Ocorreu-me, ao ler a mensagem do Outsider, que não há lugar mais apropriado para um jurista do que o 'foro'. E tive pena de não conseguir aceder à imagem que me enviou, visto que o link me leva para uma página vazia. Mas imagino, ou melhor tenho a certeza, que os meandros da lei que ela reproduzirá são bem mais retorcidos do que os deste foro onde agora também '_advogo_'. Felizmente!

Um grande abraço para todos e, mais uma vez, o meu muito obrigado.


----------



## Outsider

Veja se o _link_ funciona agora...


----------



## Carfer

Outsider said:


> Veja se o _link_ funciona agora...


 
Bem... parece que afinal são meandros bem relaxados e bem mais ao meu gosto e à minha imagem, por sinal.

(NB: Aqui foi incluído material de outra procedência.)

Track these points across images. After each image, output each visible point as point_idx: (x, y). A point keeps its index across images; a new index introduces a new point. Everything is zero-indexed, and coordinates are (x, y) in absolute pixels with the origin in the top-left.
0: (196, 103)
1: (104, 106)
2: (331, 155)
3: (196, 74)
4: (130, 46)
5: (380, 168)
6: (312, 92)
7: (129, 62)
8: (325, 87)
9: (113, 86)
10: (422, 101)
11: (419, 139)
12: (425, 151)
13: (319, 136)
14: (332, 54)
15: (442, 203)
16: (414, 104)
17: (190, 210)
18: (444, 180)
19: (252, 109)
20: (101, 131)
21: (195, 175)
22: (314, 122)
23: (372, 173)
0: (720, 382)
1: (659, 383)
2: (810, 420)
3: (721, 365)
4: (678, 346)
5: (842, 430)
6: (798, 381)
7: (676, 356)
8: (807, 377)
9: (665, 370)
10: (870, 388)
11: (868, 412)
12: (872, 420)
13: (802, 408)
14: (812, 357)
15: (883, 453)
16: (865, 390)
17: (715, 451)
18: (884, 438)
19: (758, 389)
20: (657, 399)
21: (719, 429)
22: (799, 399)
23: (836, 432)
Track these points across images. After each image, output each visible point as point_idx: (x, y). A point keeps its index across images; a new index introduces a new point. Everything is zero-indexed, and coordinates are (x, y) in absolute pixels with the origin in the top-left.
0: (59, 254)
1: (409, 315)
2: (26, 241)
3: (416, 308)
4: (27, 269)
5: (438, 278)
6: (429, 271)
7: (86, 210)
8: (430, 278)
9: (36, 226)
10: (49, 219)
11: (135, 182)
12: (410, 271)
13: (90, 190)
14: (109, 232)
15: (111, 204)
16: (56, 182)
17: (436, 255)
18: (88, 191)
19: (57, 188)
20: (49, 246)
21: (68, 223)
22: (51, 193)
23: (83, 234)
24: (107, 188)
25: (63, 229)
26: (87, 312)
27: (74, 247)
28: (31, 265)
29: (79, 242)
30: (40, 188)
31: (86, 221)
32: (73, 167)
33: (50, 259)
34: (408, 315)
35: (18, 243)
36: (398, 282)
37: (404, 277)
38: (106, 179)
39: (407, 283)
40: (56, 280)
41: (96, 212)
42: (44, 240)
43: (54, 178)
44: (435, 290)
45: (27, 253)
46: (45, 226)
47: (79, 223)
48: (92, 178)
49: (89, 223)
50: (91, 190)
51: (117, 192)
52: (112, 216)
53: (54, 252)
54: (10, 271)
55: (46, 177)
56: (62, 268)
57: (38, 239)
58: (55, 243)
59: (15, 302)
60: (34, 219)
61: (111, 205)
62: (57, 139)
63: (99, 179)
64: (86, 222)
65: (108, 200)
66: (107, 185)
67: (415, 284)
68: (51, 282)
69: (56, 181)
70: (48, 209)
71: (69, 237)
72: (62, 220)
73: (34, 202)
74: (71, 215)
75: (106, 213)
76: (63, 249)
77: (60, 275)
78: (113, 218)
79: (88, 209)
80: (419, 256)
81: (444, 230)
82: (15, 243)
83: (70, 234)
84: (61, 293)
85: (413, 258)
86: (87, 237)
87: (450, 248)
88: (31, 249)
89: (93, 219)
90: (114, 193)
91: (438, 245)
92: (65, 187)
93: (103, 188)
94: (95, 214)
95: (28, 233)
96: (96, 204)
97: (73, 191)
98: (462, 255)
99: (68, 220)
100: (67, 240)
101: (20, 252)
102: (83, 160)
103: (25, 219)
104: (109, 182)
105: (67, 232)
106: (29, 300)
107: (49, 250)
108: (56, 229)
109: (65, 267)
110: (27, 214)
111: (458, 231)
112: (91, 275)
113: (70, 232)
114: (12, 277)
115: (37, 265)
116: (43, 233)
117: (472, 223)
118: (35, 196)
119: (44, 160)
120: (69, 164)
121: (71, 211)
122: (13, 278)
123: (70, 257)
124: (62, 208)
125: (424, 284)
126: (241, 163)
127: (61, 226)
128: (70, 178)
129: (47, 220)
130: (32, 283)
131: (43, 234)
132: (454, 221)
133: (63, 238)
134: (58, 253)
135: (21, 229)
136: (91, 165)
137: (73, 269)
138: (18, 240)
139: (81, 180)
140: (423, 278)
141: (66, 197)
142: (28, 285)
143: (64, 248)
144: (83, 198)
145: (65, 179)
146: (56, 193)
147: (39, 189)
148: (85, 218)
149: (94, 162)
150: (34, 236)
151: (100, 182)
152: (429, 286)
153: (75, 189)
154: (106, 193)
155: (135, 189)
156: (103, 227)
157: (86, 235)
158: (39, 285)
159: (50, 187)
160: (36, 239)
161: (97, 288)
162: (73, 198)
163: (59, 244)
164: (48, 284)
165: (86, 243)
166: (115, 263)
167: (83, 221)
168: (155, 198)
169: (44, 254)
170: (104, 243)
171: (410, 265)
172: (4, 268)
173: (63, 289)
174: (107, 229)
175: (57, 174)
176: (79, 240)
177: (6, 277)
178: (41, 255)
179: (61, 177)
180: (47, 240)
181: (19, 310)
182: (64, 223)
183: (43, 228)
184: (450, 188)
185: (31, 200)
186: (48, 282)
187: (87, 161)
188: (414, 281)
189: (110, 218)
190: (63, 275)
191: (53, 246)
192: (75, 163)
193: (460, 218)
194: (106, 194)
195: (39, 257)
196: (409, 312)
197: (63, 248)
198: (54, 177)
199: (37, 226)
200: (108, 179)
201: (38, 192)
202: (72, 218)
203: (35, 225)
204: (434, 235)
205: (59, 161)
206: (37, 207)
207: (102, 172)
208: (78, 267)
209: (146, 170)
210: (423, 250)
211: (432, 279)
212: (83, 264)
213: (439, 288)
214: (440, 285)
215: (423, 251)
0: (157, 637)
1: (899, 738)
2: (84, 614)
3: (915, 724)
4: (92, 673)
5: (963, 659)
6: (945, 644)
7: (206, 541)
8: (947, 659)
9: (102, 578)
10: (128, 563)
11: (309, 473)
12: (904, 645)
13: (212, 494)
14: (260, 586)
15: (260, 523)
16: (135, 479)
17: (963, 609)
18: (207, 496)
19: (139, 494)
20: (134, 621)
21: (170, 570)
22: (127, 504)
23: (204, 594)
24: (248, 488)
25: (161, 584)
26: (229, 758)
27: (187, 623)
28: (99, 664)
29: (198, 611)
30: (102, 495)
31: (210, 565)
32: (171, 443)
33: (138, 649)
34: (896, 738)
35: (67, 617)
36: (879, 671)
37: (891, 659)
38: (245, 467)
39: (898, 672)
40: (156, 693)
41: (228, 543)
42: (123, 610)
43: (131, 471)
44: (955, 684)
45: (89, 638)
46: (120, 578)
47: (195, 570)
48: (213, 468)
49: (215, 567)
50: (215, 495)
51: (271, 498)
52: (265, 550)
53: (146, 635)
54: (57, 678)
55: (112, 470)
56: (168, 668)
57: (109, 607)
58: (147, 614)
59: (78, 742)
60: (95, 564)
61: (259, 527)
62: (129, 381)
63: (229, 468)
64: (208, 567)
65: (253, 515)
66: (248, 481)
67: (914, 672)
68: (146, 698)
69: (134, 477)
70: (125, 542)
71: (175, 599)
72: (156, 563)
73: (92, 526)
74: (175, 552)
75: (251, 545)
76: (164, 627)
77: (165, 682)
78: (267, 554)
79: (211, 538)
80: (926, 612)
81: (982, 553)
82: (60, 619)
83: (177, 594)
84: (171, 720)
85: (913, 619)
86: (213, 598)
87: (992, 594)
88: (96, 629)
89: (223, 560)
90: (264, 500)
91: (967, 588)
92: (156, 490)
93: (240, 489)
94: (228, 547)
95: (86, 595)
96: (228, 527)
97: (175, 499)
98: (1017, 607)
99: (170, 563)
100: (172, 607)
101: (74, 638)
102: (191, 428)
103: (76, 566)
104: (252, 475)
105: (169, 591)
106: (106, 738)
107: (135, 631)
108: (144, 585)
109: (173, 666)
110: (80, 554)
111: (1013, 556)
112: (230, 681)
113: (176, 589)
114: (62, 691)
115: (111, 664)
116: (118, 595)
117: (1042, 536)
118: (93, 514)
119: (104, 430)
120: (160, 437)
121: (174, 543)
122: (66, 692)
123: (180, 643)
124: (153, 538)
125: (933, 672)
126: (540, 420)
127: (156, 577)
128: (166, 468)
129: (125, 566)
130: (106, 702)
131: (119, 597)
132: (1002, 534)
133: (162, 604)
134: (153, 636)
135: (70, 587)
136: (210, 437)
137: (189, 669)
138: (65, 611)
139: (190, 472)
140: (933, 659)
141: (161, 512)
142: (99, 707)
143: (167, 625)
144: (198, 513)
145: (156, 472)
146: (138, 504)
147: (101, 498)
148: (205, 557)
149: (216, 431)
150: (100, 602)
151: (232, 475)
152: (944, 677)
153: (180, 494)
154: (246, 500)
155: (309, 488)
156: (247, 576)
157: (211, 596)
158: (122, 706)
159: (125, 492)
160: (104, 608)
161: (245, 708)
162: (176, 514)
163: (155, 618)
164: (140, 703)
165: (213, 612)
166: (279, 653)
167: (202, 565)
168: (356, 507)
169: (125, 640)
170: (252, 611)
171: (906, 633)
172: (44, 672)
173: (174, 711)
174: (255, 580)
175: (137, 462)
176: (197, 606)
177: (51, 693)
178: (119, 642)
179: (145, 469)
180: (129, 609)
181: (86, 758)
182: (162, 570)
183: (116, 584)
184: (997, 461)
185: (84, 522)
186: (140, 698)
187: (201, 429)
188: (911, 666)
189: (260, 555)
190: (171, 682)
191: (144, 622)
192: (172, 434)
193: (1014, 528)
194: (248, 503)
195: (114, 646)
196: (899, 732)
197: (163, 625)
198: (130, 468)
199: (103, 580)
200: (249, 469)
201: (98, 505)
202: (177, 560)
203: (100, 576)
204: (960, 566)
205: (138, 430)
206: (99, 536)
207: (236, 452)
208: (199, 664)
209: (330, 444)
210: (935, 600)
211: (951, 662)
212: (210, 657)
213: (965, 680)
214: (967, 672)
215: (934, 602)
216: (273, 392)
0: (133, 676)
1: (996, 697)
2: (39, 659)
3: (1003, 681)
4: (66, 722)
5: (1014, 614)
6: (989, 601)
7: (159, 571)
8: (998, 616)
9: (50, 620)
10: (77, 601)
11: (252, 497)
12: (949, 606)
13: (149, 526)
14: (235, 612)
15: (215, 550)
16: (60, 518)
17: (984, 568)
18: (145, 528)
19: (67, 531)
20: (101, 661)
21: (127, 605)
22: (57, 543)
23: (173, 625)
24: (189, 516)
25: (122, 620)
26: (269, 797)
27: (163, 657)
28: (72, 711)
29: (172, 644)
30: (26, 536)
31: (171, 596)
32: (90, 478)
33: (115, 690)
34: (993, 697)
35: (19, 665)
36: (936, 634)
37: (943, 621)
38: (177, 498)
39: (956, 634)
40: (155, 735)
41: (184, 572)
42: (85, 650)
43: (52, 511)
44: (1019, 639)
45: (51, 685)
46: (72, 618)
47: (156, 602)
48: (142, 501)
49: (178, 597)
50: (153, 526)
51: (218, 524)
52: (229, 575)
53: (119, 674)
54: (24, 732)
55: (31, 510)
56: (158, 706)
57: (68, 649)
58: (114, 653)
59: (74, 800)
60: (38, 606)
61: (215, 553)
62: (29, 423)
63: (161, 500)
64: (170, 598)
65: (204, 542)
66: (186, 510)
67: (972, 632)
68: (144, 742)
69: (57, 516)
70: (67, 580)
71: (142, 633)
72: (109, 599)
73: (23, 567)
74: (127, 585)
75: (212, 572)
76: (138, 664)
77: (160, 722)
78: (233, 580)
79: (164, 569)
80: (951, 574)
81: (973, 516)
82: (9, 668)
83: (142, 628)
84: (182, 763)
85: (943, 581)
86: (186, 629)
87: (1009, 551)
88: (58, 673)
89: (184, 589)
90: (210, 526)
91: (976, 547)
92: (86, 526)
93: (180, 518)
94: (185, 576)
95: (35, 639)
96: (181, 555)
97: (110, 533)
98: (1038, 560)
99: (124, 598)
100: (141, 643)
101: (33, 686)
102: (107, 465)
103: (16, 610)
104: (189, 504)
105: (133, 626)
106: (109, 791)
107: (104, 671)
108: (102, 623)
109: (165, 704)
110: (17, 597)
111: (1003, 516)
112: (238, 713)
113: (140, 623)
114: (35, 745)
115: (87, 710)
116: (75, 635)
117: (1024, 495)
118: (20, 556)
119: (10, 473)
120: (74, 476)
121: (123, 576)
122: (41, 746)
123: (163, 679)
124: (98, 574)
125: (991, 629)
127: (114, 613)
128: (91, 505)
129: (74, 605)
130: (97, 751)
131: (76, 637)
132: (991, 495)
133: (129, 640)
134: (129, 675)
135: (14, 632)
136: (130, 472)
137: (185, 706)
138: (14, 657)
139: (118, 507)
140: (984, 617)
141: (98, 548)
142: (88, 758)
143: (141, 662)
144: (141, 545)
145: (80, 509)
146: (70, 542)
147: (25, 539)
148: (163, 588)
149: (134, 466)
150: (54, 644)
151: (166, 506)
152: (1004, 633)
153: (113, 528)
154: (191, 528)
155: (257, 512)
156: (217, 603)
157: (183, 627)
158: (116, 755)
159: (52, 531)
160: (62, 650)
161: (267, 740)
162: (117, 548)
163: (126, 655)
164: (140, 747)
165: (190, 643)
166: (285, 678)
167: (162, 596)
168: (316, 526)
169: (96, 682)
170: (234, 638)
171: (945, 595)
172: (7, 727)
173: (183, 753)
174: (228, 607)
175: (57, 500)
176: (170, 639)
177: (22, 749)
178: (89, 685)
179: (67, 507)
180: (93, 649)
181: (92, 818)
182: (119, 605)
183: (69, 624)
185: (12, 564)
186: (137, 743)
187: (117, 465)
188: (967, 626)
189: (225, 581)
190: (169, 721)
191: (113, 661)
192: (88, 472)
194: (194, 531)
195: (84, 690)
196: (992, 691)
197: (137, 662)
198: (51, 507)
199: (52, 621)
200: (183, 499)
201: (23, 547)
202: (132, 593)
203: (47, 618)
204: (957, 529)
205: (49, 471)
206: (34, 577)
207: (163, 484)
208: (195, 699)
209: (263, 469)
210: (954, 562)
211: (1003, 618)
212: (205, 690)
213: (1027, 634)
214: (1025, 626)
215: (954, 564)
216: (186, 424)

Obrigado, Outsider. Um abraço


----------



## andlima

Carfer, quero também eu parabenizá-lo por este marco, que, mais do que um número redondo, é uma desculpa bela e oportuna para demonstrar publicamente o nosso apreço por você, por suas idéias, em suma, por todo o enriquecimento que você traz ao fórum. Agradeço pessoalmente por tudo aquilo que sua participação inspiradora nos acrescenta, sempre com sensatez e propriedade. Continue assim!

Um forte abraço,
André


----------



## Nanon

Carfer said:


> Depois que a Vanda colocou aquele inesperado post sobre eu ter ultrapassado os 1000 - coisa de que nem eu próprio me tinha apercebido - e destas vossas mensagens, tenho andado a matutar neste estranho fenómeno de sentir como amigos pessoas que nunca vi, que na sua maioria vivem a muitas centenas e mesmo a muitos milhares de quilómetros de mim, que pertencem a culturas diferentes da minha, que certamente terão do mundo e da vida perspectivas que até talvez nem compartilhe, embora na verdade suspeite que tenho muito mais em comum com elas do que aquilo que delas me separa, para não dizer mesmo que o que há entre nós são apenas uns montes, uns vales, uns oceanos... coisa pouca no fim de contas.



Querido Carfer,

A sua descrição é tão comovedora, tão verdadeira, e reflete tanto o que eu própria sinto, que... fico sem palavras. 
Ou talvez apenas com uma palavra: *obrigada*.
Saiba que nada do que foi escrito acima é imerecido!

Um abraço!


----------



## Carfer

Não sei que mais dizer, a não ser repetir que fiquei muito sensibilizado e grato a todos vocês e agora, especificamente, ao André e à Nanon.
Um grande abraço para ambos.


----------